Even after declaring the contract avoided according to Art. 49(2) CISG the buyer was not deprived of the right to claim damages (Art. 45(2) CISG and 74 CISG). The Court awarded the buyer damages for non-performance including lost profits for the contracts already concluded by the buyer, which were considered to be foreseeable losses.
Moreover, the seller was not exempted for non-performance under Art. 79 CISG. According to Art. 79 CISG a party is not liable for a failure to perform its obligation if it proves that the failure was due to an impediment beyond its control and that it could not reasonably be expected to have taken it into account. As a rule, difficulties in delivery due to the seller's financial problems, or to financial problems of the seller's supplier (even when connected to the act of public authority in the supplier's country) are not to be considered an impediment beyond the seller's control but belong to the seller's area of risk.
As far as the alleged breach of the framework agreement by the seller was concerned, the Court denied the buyer damages for non- performance by the seller stating that in determining whether the buyer had suffered damages as a consequence of the seller's breach, the conduct of both parties had to be taken into account. As the buyer had also breached the contract by the unjustified withholding of due payment (Art. 53), it was not entitled to damages.

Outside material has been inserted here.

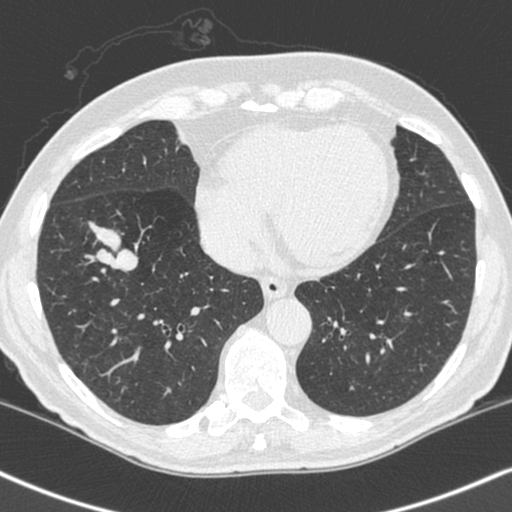
Low-dose screening chest CT, axial slice; baseline annual screen; lung window (W 1500 / L -600 HU); slice 158 of 248 in the series. Male participant, aged 68 years at enrolment. Current smoker at enrolment.
Expert reader's lesion annotation, bounding box [x1, y1, x2, y2] px = [78, 205, 153, 274]. Reader record for this screening exam (exam-level; its link to the box is not recorded): non-calcified nodule or mass ≥4 mm, right lower lobe, 34 × 17 mm, smooth margins, soft tissue attenuation. Participant outcome: lung cancer diagnosed 24 days after this screen — combined small cell carcinoma, right lower lobe, stage IIIA (AJCC 6th edition), 41 mm at pathology.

Nor could the buyer rely on the agreement between the parties according to which termination of the contract should be consensual, because in the Court's opinion this clause was contrary to the principle of good faith and fair dealing under German law (applicable by virtue of Art. 7(2) CISG).
The Court awarded interest to the seller on the rest of the purchase price (Art. 78 CISG). With respect to the rate of interest, the Court held that in accordance with Art. 7(2) CISG it was to be determined by the domestic law otherwise applicable to the contract (German law).
The Court adjourned to decide about the costs of the procedure (see final Arbitral Award of 21-06-1996, Abstract und Fulltext in UNILEX).